A square is a 4-sided polygon whose sides have equal length and adjacent sides form 90-degree angles. It is also a polygon such that rotating about its centre by 90 degrees gives the same polygon. It is not the only polygon with the latter property, however,
as a regular octagon also has this property. 

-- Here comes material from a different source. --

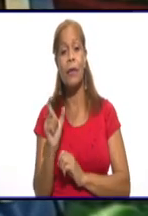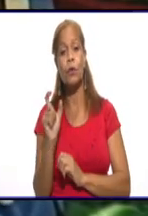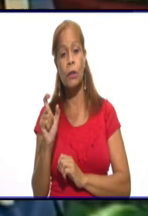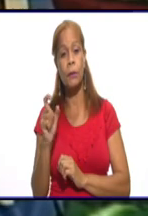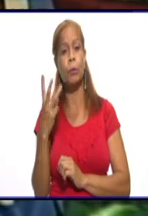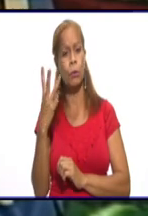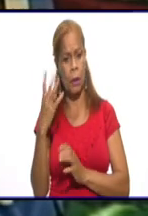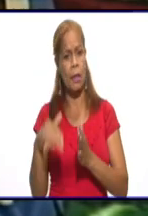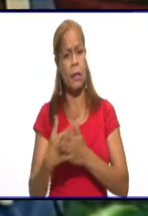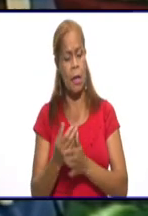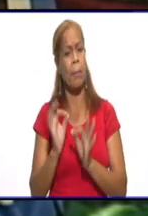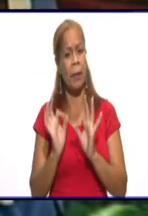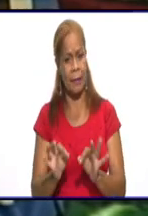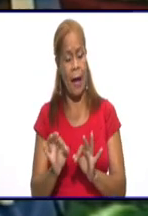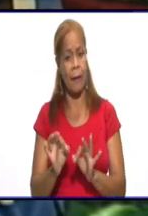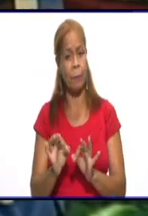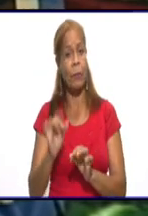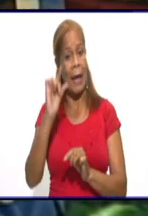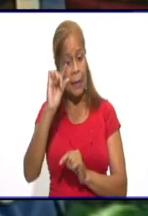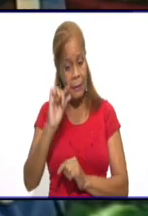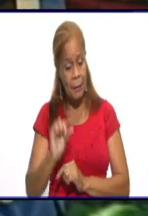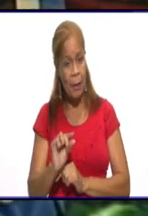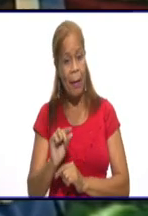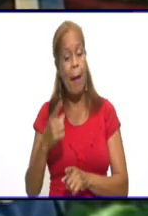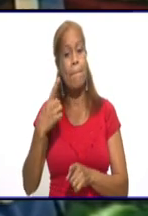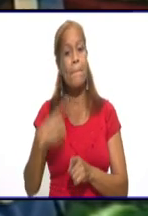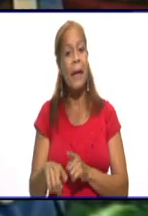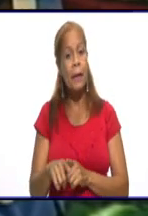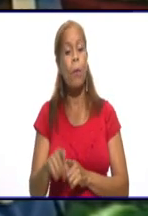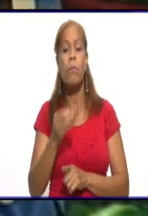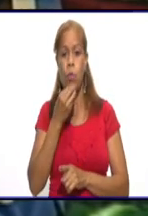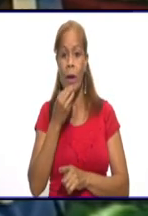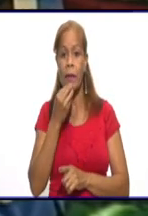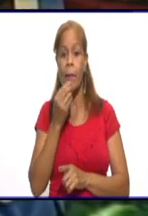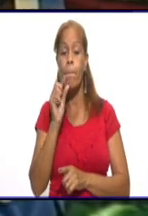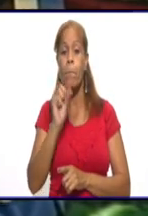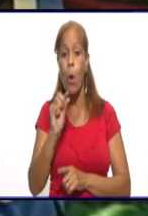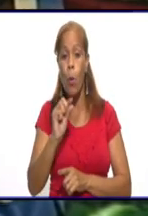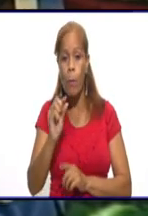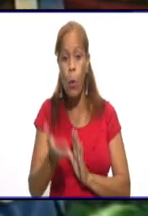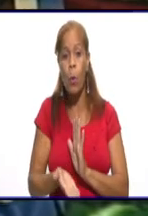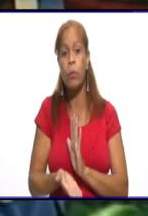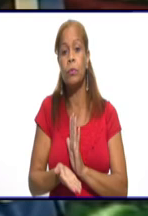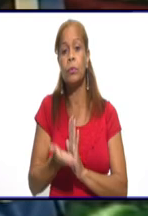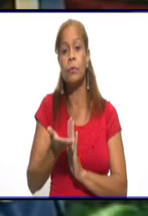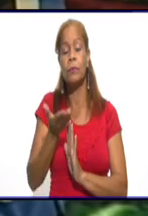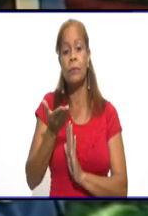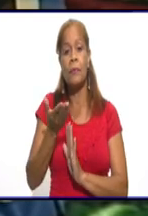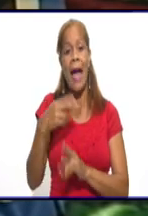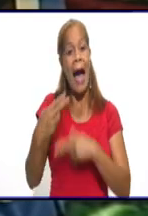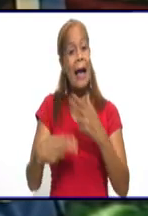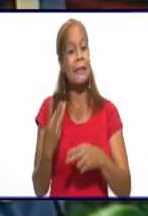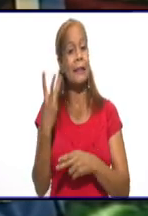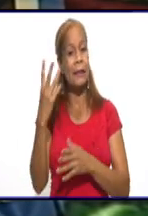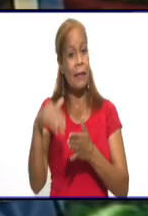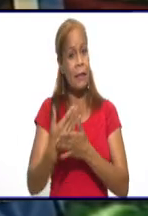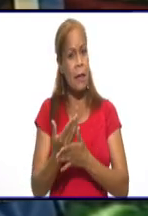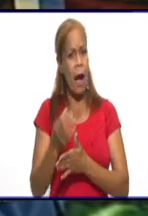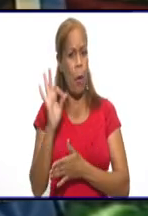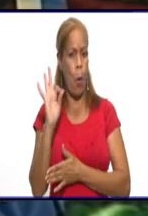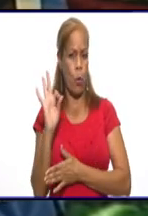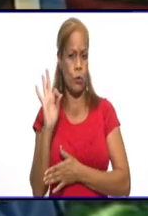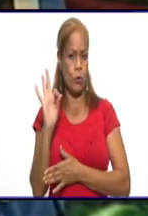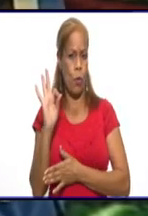cierto que las cifras bajan, pero hay una tendencia a ir subiendo poco a poco. Hace tres días, Granma, ocho casos.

So we all know what a square looks like, but can we find all possible squares that can be formed from a set of stars in a night sky? To make the problem easier, we will assume that the night sky is a 2-dimensional plane, and each star is specified by its x
and y coordinates. 

Input

The input consists of a number of test cases. Each test case starts with the integer n (1 <= n <= 1000) indicating the number of points to follow. Each of the next n lines specify the x and y coordinates (two integers) of each point. You may assume that the
points are distinct and the magnitudes of the coordinates are less than 20000. The input is terminated when n = 0.

Output

For each test case, print on a line the number of squares one can form from the given stars.

Sample Input

4
1 0
0 1
1 1
0 0
9
0 0
1 0
2 0
0 2
1 2
2 2
0 1
1 1
2 1
4
-2 5
3 7
0 0
5 2
0

Sample Output

1
6
1

/*
Author: 2486
Memory: 24256 KB		Time: 375 MS
Language: C++		Result: Accepted
*/
//此题目暴力暴力枚举
//通过已经确定好的两点，算出剩下的两点
//（有两种情况）
//一个在上面，一个以下
#include <cstdio>
#include <cstring>
#include <algorithm>
using namespace std;
const int maxn=20000+5;
struct point{
    int x,y;
}ps[1005];
int n,ans;
bool vis[maxn<<1][maxn<<1];
int main(){
while(~scanf("%d",&n),n){
    ans=0;
    for(int i=0;i<n;i++){
        scanf("%d%d",&ps[i].x,&ps[i].y);
        ps[i].x+=20000,ps[i].y+=20000;//在数组里面能够存储负数
        vis[ps[i].x][ps[i].y]=true;//标记着这个点存在
    }
    for(int i=0;i<n;i++){
        for(int j=0;j<i;j++){
            if(i==j)continue;//分别代表着上下两种不同的正方形
            int nx1=ps[i].x+ps[i].y-ps[j].y;
            int ny1=ps[i].y+ps[j].x-ps[i].x;
            int nx2=ps[j].x+ps[i].y-ps[j].y;
            int ny2=ps[j].y+ps[j].x-ps[i].x;
            if(vis[nx1][ny1]&&vis[nx2][ny2])ans++;
            nx1=ps[i].x-(ps[i].y-ps[j].y);
            ny1=ps[i].y-(ps[j].x-ps[i].x);
            nx2=ps[j].x-(ps[i].y-ps[j].y);
            ny2=ps[j].y-(ps[j].x-ps[i].x);
            if(vis[nx1][ny1]&&vis[nx2][ny2])ans++;
        }
    }
    for(int i=0;i<n;i++){
        vis[ps[i].x][ps[i].y]=false;//必需要进行清零，不能用memset，由于数组有点大
    }
    printf("%d\n",ans/4);
}
return 0;
}